From the data that follows, copy every line with the string "lines".

(Saved entries)
• • •

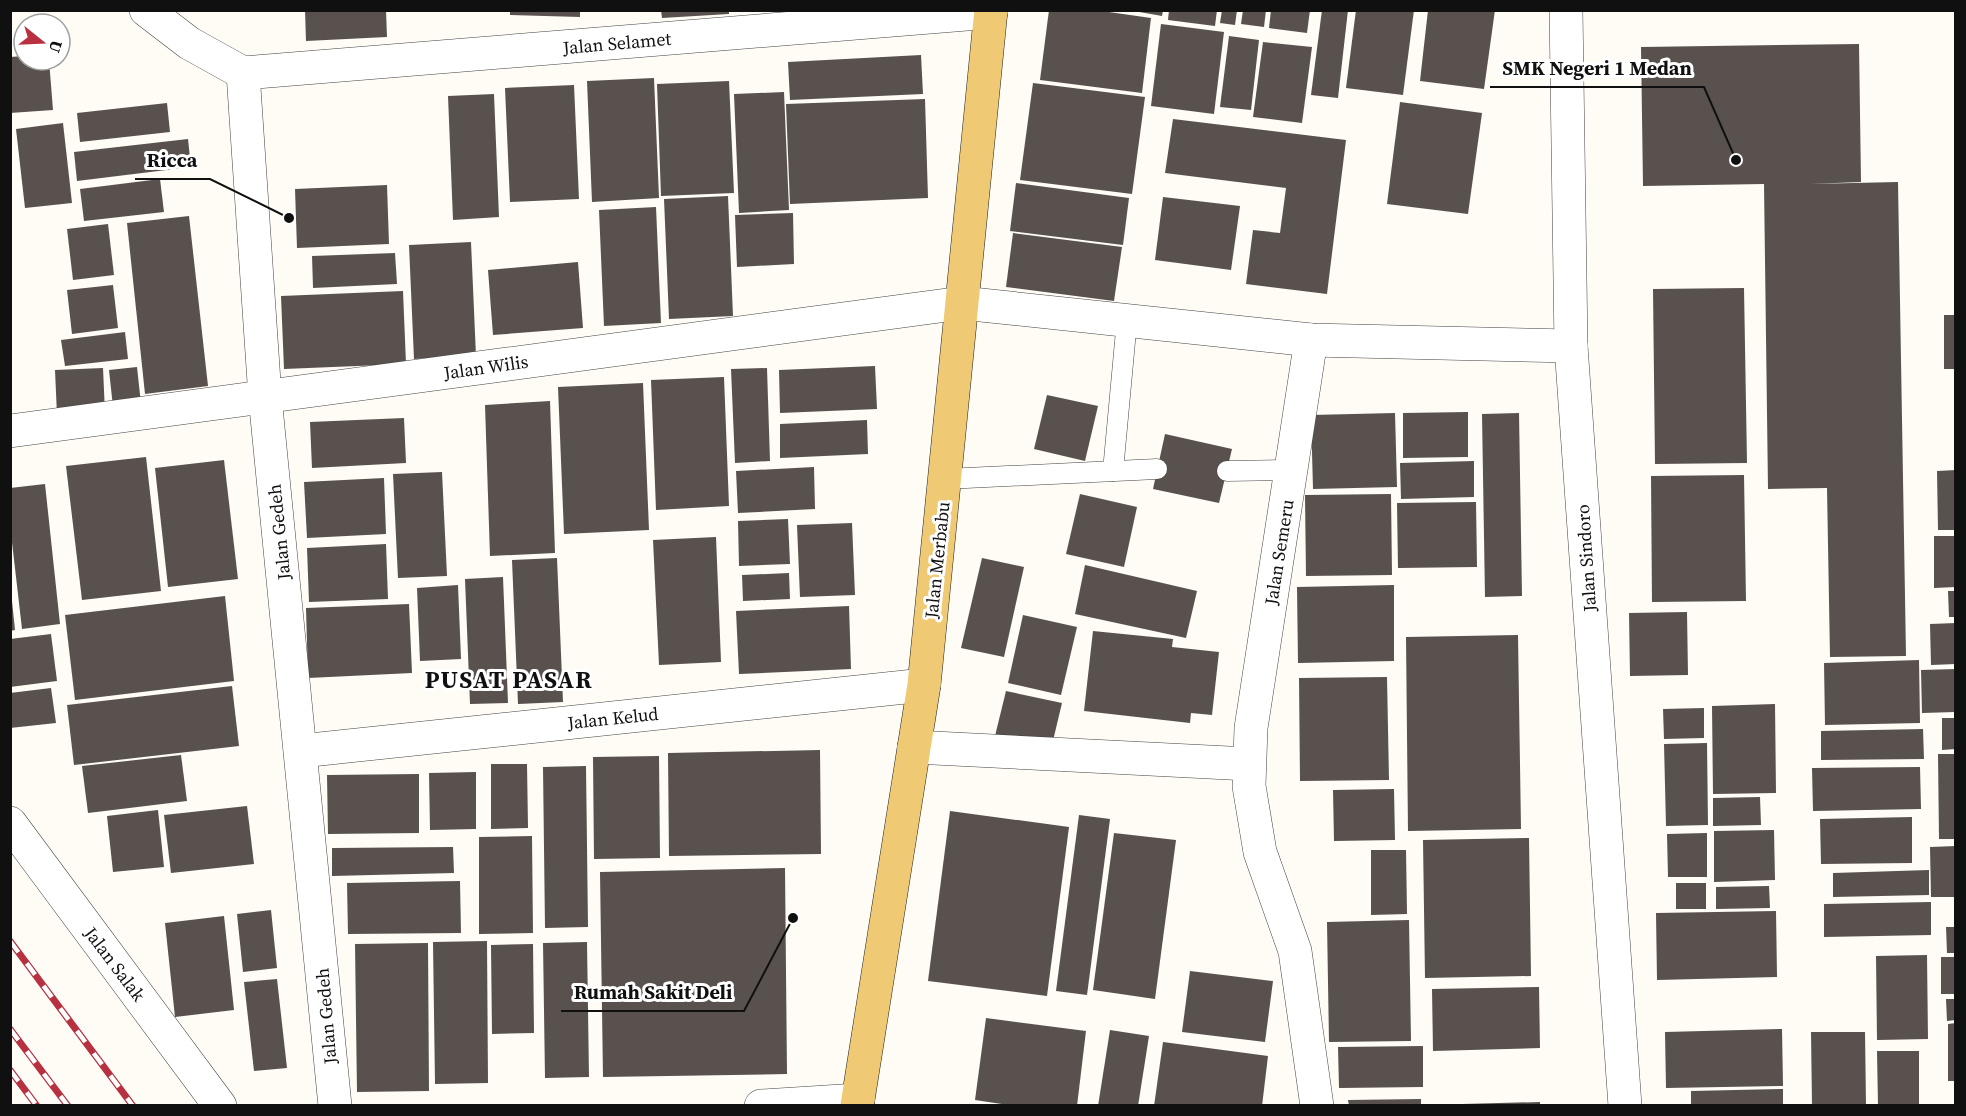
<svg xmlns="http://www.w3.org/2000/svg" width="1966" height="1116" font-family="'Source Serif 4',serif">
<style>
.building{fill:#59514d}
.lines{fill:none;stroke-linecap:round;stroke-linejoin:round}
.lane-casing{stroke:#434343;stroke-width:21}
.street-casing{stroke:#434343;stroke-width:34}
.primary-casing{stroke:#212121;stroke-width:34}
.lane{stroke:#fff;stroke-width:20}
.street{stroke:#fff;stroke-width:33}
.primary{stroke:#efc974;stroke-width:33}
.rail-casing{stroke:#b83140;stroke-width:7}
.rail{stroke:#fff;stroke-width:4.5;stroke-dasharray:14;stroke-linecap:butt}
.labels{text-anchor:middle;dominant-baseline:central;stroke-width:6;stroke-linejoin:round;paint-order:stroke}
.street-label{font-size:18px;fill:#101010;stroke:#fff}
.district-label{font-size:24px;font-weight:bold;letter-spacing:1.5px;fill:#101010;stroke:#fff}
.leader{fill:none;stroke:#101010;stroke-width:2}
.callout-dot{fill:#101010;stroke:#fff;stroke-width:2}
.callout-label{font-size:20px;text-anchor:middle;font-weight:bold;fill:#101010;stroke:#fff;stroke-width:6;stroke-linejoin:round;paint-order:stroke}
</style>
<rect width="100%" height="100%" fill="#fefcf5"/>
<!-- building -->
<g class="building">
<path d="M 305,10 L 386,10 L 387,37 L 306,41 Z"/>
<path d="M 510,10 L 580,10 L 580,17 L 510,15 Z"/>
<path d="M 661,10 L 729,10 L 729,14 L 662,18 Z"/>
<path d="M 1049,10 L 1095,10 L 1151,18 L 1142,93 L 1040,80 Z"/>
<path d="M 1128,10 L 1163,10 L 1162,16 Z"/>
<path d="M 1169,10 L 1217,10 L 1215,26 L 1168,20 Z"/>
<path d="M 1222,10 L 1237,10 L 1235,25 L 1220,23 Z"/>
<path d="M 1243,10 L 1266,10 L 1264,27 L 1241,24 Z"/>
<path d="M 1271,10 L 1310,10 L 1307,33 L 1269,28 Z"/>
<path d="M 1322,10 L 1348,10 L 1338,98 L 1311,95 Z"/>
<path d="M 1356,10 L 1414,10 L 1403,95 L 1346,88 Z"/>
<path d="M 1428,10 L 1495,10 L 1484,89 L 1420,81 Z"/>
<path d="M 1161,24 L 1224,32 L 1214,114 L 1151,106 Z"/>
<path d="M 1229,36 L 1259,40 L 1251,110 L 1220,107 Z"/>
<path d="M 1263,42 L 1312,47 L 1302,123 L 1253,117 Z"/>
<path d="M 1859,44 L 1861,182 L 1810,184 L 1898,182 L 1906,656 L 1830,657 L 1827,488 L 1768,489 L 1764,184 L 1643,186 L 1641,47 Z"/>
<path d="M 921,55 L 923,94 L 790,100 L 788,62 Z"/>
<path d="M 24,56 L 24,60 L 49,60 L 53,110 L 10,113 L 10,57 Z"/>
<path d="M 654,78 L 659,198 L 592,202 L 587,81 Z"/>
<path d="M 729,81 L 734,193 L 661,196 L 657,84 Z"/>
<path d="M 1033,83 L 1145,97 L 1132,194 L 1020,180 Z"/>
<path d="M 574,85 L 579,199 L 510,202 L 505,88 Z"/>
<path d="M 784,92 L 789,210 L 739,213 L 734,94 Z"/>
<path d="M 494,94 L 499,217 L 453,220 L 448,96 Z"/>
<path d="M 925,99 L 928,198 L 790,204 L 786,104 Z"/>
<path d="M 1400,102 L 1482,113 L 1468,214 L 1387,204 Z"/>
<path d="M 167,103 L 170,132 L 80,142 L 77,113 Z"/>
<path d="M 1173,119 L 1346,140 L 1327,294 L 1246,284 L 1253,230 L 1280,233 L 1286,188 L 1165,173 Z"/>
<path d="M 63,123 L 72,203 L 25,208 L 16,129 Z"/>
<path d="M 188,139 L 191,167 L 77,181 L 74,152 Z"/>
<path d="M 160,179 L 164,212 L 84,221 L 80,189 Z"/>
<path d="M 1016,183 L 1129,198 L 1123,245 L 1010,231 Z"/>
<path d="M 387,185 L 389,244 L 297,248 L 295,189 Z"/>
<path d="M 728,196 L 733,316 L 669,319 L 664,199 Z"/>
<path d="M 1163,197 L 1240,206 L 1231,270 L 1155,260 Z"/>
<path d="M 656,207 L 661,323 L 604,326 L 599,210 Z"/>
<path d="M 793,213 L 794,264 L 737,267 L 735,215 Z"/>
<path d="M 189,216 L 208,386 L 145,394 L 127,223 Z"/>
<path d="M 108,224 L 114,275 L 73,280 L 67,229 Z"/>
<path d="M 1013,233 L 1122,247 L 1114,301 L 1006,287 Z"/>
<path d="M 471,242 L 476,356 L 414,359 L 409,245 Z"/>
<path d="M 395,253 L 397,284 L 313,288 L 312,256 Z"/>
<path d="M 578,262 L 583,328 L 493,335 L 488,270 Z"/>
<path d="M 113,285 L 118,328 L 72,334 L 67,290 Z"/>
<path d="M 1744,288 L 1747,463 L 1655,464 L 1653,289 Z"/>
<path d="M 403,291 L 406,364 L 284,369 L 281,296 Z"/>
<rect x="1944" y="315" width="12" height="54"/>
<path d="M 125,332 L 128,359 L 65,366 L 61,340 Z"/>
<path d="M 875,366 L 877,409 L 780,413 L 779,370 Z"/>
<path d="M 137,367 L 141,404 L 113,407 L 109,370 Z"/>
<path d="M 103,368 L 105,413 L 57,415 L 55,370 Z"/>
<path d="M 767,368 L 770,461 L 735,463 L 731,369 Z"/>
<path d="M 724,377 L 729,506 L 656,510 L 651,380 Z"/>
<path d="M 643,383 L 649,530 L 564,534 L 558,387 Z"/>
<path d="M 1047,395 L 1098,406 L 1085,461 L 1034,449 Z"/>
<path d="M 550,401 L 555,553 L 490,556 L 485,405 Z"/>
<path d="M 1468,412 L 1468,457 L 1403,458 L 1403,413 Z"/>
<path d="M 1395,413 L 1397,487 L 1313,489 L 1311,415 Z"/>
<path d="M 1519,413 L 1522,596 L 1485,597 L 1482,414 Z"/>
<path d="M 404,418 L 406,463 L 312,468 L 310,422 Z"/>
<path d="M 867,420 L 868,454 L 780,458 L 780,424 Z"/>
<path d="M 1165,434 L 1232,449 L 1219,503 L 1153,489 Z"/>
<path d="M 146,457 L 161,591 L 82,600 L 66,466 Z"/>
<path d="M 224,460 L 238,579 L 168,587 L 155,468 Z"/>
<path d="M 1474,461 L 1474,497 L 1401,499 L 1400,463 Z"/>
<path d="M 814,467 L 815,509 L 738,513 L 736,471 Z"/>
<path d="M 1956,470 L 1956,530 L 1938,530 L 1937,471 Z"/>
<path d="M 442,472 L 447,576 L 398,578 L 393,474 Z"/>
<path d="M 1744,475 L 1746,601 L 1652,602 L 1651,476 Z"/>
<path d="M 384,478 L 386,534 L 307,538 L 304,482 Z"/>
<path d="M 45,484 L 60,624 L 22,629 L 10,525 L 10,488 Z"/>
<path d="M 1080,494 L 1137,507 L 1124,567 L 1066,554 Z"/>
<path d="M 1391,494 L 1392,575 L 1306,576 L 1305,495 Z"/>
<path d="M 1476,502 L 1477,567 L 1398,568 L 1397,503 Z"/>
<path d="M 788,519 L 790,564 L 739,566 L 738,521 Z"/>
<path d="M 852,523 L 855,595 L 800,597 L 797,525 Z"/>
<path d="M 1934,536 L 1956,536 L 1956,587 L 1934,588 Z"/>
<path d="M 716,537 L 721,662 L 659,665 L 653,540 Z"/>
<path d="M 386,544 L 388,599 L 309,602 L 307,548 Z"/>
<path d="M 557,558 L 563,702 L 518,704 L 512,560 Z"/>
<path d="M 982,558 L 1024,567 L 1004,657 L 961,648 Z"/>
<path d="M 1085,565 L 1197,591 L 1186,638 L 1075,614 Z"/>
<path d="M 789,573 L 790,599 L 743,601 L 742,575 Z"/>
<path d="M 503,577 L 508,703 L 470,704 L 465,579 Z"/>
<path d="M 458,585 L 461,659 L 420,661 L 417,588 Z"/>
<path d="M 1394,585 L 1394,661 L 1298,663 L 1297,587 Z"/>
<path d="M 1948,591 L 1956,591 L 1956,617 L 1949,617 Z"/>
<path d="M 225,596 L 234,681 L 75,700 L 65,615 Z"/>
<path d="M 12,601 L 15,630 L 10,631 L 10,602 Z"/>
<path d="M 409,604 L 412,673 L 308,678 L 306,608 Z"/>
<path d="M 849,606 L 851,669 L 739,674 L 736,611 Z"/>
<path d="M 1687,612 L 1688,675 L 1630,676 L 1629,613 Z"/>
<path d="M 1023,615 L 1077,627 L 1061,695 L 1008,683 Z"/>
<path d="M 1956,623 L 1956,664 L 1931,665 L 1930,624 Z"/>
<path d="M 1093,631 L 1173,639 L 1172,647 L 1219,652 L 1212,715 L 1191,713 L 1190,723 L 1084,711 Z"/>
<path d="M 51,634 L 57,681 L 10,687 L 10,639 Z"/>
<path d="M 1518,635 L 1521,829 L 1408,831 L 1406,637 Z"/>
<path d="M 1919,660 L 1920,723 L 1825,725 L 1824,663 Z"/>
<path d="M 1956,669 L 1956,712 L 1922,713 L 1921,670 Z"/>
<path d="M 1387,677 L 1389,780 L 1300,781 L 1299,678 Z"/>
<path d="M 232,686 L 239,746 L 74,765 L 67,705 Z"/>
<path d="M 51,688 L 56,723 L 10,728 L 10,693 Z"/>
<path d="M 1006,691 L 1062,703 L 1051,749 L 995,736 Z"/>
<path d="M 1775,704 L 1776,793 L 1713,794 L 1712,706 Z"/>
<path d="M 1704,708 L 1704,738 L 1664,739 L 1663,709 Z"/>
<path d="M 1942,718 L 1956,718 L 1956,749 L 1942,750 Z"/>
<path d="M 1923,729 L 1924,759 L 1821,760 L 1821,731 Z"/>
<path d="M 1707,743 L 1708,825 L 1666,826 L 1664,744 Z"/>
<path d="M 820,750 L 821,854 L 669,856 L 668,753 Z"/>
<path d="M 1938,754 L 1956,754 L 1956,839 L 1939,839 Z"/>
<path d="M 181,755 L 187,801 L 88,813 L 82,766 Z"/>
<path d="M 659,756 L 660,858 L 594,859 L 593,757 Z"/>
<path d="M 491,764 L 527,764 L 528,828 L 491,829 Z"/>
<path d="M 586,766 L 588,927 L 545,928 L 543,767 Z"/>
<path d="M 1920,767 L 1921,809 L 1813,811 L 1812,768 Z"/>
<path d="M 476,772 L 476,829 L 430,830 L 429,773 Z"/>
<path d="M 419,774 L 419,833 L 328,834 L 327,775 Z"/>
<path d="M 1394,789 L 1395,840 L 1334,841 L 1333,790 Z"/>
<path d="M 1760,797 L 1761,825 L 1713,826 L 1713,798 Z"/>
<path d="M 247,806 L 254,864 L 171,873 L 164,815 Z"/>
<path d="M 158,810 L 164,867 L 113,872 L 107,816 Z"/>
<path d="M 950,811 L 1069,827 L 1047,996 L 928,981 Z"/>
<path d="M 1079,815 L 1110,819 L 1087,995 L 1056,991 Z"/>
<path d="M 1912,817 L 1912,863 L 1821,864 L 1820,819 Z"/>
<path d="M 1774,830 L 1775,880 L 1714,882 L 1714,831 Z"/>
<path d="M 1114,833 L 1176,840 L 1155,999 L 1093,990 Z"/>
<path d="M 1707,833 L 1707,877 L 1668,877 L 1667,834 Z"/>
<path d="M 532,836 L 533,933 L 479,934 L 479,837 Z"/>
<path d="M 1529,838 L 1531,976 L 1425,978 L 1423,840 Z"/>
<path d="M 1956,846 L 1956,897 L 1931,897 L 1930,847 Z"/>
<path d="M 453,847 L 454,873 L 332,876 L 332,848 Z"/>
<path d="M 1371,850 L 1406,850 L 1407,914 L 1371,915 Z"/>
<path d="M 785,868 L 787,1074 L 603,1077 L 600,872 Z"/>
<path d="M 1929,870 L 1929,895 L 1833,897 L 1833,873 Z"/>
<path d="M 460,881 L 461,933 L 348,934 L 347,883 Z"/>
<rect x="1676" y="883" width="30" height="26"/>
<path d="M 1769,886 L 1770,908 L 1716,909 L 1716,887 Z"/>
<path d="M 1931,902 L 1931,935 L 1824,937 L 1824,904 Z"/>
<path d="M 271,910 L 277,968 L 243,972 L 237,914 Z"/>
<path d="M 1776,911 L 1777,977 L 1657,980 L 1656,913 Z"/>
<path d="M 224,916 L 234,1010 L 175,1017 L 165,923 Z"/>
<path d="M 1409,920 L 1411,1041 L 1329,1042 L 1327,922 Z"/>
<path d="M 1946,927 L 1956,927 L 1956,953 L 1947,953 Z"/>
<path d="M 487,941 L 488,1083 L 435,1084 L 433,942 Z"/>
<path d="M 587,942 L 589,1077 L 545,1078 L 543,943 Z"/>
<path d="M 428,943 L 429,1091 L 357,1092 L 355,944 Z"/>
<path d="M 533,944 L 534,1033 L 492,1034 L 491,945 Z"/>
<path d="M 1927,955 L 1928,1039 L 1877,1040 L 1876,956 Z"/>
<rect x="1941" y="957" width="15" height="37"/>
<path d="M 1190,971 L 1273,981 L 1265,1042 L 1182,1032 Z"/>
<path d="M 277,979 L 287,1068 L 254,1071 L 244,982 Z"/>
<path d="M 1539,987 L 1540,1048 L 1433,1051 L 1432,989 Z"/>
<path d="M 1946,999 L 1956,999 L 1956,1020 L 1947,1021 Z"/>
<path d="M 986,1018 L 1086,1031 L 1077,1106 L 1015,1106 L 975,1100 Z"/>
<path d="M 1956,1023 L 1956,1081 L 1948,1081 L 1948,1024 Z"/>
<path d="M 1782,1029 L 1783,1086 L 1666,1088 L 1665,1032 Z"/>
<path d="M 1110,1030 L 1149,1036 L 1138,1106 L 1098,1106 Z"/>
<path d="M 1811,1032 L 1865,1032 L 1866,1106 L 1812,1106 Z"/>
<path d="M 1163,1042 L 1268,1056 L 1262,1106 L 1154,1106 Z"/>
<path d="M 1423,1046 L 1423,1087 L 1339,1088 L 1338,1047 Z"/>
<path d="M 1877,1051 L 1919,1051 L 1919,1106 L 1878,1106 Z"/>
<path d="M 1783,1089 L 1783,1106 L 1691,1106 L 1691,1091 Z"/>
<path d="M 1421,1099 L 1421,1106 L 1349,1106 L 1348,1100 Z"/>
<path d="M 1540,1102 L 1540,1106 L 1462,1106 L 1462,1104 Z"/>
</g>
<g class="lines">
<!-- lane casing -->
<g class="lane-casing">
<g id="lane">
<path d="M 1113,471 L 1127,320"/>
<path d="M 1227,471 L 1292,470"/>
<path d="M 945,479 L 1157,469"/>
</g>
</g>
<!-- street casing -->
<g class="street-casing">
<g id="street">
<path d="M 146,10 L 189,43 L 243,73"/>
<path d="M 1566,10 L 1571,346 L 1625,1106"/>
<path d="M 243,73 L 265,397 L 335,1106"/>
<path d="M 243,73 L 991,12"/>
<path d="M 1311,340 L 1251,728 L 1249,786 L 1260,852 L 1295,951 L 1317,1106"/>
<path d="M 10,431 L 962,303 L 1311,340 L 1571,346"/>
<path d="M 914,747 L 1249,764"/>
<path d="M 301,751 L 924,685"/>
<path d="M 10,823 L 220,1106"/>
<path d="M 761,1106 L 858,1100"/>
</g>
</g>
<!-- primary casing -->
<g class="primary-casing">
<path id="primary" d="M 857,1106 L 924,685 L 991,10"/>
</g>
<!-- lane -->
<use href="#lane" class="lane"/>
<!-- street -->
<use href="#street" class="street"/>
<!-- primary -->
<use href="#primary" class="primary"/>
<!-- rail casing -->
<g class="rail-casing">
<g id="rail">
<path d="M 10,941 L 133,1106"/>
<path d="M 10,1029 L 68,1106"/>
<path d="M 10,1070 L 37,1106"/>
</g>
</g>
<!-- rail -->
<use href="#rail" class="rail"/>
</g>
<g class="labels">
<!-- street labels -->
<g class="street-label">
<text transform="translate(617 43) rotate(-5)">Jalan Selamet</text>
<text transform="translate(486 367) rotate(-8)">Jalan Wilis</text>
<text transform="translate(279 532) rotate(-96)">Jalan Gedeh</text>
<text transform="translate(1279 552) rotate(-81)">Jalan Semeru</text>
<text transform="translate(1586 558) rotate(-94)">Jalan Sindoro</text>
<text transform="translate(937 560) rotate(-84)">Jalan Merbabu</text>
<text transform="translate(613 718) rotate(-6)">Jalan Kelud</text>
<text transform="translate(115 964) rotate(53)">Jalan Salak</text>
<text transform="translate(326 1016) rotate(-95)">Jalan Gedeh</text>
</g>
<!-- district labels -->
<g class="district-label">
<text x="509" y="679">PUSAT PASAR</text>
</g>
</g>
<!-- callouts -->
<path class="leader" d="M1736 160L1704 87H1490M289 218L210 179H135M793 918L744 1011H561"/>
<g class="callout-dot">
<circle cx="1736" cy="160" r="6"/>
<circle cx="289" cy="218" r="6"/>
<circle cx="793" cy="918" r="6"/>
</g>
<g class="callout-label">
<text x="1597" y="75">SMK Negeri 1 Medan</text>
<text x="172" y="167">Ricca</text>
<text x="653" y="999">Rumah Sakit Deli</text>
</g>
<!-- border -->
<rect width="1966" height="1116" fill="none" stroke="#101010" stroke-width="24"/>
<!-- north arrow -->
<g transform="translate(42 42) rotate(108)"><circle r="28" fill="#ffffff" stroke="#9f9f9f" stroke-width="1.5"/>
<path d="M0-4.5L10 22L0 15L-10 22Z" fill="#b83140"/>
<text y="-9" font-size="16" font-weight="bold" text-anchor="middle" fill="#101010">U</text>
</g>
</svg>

• • •

**ANSWER FOR THIS EXERCISE**:
.lines{fill:none;stroke-linecap:round;stroke-linejoin:round}
<g class="lines">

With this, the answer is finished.